> **Entries supplied**
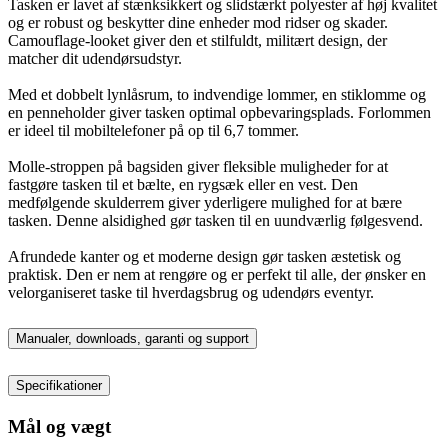
Tasken er lavet af stænksikkert og slidstærkt polyester af høj kvalitet
og er robust og beskytter dine enheder mod ridser og skader.
Camouflage-looket giver den et stilfuldt, militært design, der
matcher dit udendørsudstyr.
Med et dobbelt lynlåsrum, to indvendige lommer, en stiklomme og
en penneholder giver tasken optimal opbevaringsplads. Forlommen
er ideel til mobiltelefoner på op til 6,7 tommer.
Molle-stroppen på bagsiden giver fleksible muligheder for at
fastgøre tasken til et bælte, en rygsæk eller en vest. Den
medfølgende skulderrem giver yderligere mulighed for at bære
tasken. Denne alsidighed gør tasken til en uundværlig følgesvend.
Afrundede kanter og et moderne design gør tasken æstetisk og
praktisk. Den er nem at rengøre og er perfekt til alle, der ønsker en
velorganiseret taske til hverdagsbrug og udendørs eventyr.
Manualer, downloads, garanti og support
Specifikationer
Mål og vægt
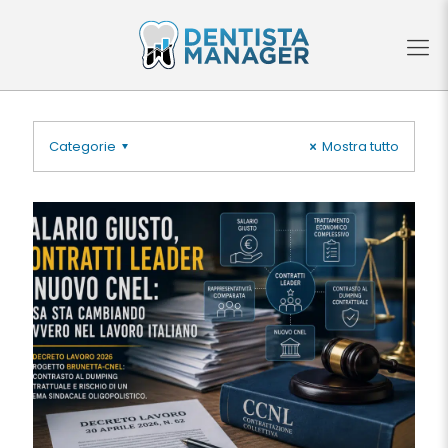
Categorie
Mostra tutto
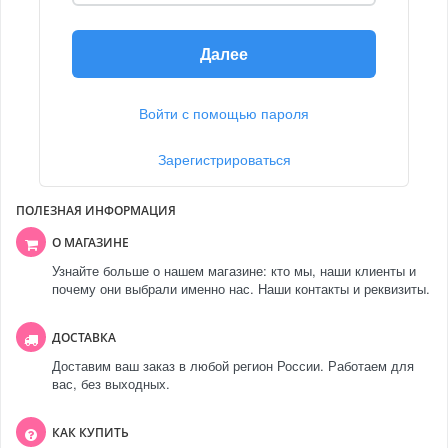
Далее
Войти с помощью пароля
Зарегистрироваться
ПОЛЕЗНАЯ ИНФОРМАЦИЯ
О МАГАЗИНЕ
Узнайте больше о нашем магазине: кто мы, наши клиенты и
почему они выбрали именно нас. Наши контакты и реквизиты.
ДОСТАВКА
Доставим ваш заказ в любой регион России. Работаем для
вас, без выходных.
КАК КУПИТЬ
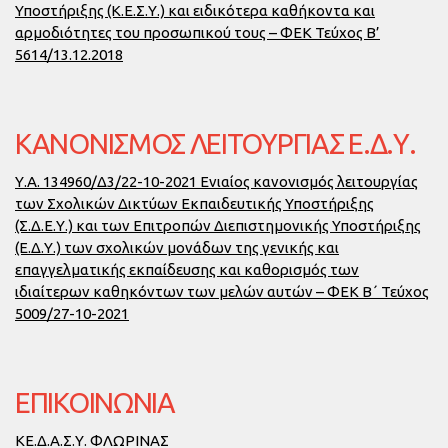
Υποστήριξης (Κ.Ε.Σ.Υ.) και ειδικότερα καθήκοντα και
αρμοδιότητες του προσωπικού τους – ΦΕΚ Τεύχος Β’
5614/13.12.2018
ΚΑΝΟΝΙΣΜΌΣ ΛΕΙΤΟΥΡΓΊΑΣ Ε.Δ.Υ.
Υ.Α. 134960/Δ3/22-10-2021 Ενιαίος κανονισμός λειτουργίας
των Σχολικών Δικτύων Εκπαιδευτικής Υποστήριξης
(Σ.Δ.Ε.Υ.) και των Επιτροπών Διεπιστημονικής Υποστήριξης
(Ε.Δ.Υ.) των σχολικών μονάδων της γενικής και
επαγγελματικής εκπαίδευσης και καθορισμός των
ιδιαίτερων καθηκόντων των μελών αυτών – ΦΕΚ Β΄ Τεύχος
5009/27-10-2021
ΕΠΙΚΟΙΝΩΝΙΑ
ΚΕ.Δ.Α.Σ.Υ. ΦΛΩΡΙΝΑΣ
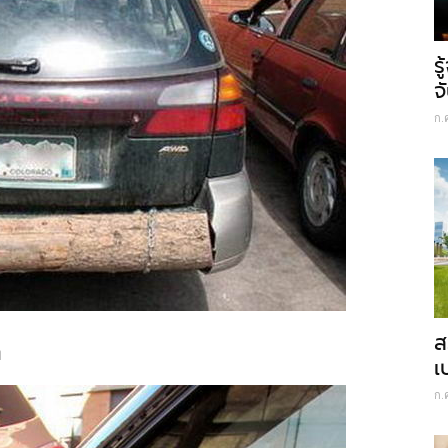
ร
จ
ก.
ส
า
เ
ก.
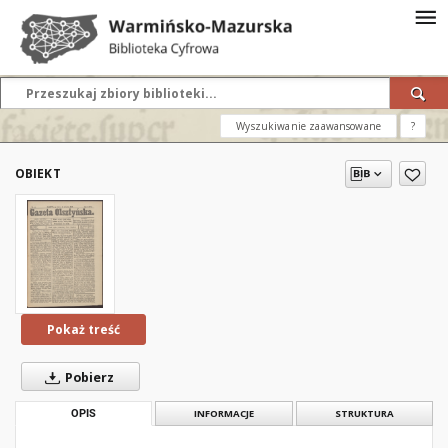
Wyszukiwanie zaawansowane
?
OBIEKT
Pokaż treść
Pobierz
OPIS
INFORMACJE
STRUKTURA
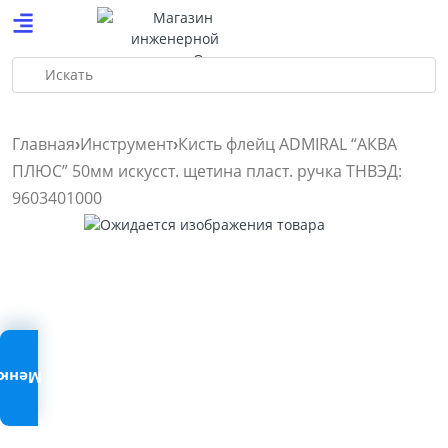
Искать
Главная
Инструмент
Кисть флейц ADMIRAL “АКВА
ПЛЮС” 50мм искусст. щетина пласт. ручка ТНВЭД:
9603401000
Меню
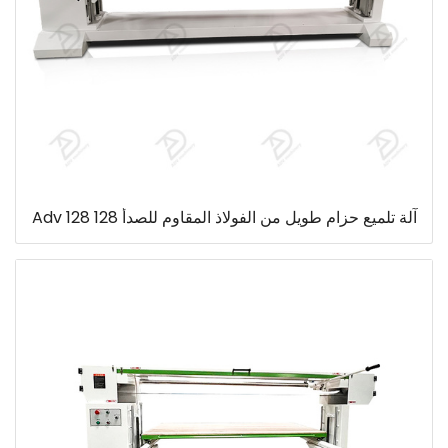
آلة تلميع حزام طويل من الفولاذ المقاوم للصدأ 128 Adv 128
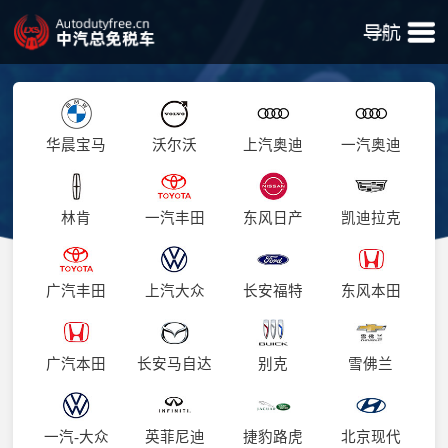
华晨宝马
沃尔沃
上汽奥迪
一汽奥迪
林肯
一汽丰田
东风日产
凯迪拉克
广汽丰田
上汽大众
长安福特
东风本田
广汽本田
长安马自达
别克
雪佛兰
一汽-大众
英菲尼迪
捷豹路虎
北京现代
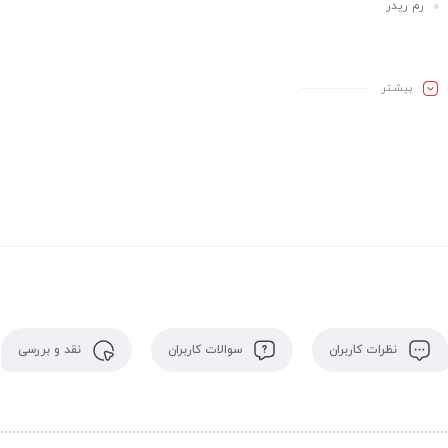
رم ریدر
بیشـتر
نظرات کاربران
سوالات کاربران
نقد و بررسی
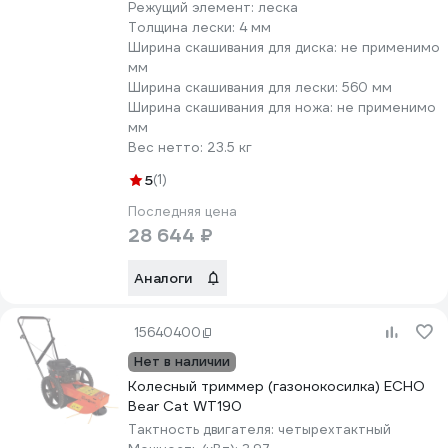
Режущий элемент:
леска
Толщина лески:
4 мм
Ширина скашивания для диска:
не применимо
мм
Ширина скашивания для лески:
560 мм
Ширина скашивания для ножа:
не применимо
мм
Вес нетто:
23.5 кг
5
(1)
Последняя цена
28 644 ₽
Аналоги
15640400
Нет в наличии
Колесный триммер (газонокосилка) ECHO
Bear Cat WT190
Тактность двигателя:
четырехтактный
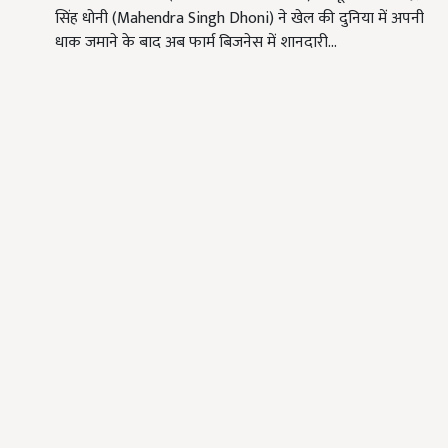
सिंह धोनी (Mahendra Singh Dhoni) ने खेल की दुनिया में अपनी
धाक जमाने के बाद अब फार्म बिजनेस में शानदारी…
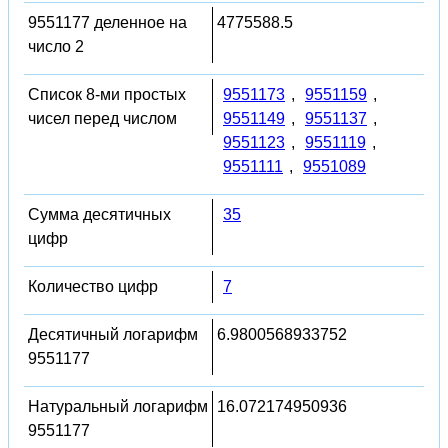
9551177 деленное на
4775588.5
число 2
Список 8-ми простых
9551173
,
9551159
,
чисел перед числом
9551149
,
9551137
,
9551123
,
9551119
,
9551111
,
9551089
Сумма десятичных
35
цифр
Количество цифр
7
Десятичный логарифм
6.9800568933752
9551177
Натуральный логарифм
16.072174950936
9551177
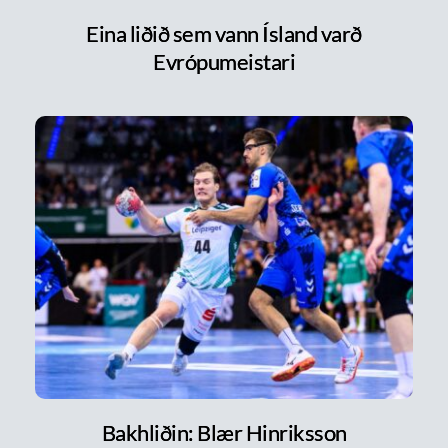
Eina liðið sem vann Ísland varð
Evrópumeistari
Bakhliðin: Blær Hinriksson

> **What you should do**
Please reproduce the items from the line containing "آلة تلميع حزام" through the last item, changing "не применимо" to "нет данных" and keeping everything else the same. Leave out the pictures.

> **Written answer**
آلة تلميع حزام طويل من الفولاذ المقاوم للصدأ 128 Adv 128
华晨宝马
沃尔沃
上汽奥迪
一汽奥迪
林肯
一汽丰田
东风日产
凯迪拉克
广汽丰田
上汽大众
长安福特
东风本田
广汽本田
长安马自达
别克
雪佛兰
一汽-大众
英菲尼迪
捷豹路虎
北京现代
رم ریدر
بیشـتر
نظرات کاربران
سوالات کاربران
نقد و بررسی
Режущий элемент:
леска
Толщина лески:
4 мм
Ширина скашивания для диска:
нет данных
мм
Ширина скашивания для лески:
560 мм
Ширина скашивания для ножа:
нет данных
мм
Вес нетто:
23.5 кг
5
(1)
Последняя цена
28 644 ₽
Аналоги
15640400
Нет в наличии
Колесный триммер (газонокосилка) ECHO
Bear Cat WT190
Тактность двигателя:
четырехтактный
सिंह धोनी (Mahendra Singh Dhoni) ने खेल की दुनिया में अपनी
धाक जमाने के बाद अब फार्म बिजनेस में शानदारी…
9551177 деленное на
4775588.5
число 2
Список 8-ми простых
9551173
,
9551159
,
чисел перед числом
9551149
,
9551137
,
9551123
,
9551119
,
9551111
,
9551089
Сумма десятичных
35
цифр
Количество цифр
7
Десятичный логарифм
6.9800568933752
9551177
Натуральный логарифм
16.072174950936
9551177
Eina liðið sem vann Ísland varð
Evrópumeistari
Bakhliðin: Blær Hinriksson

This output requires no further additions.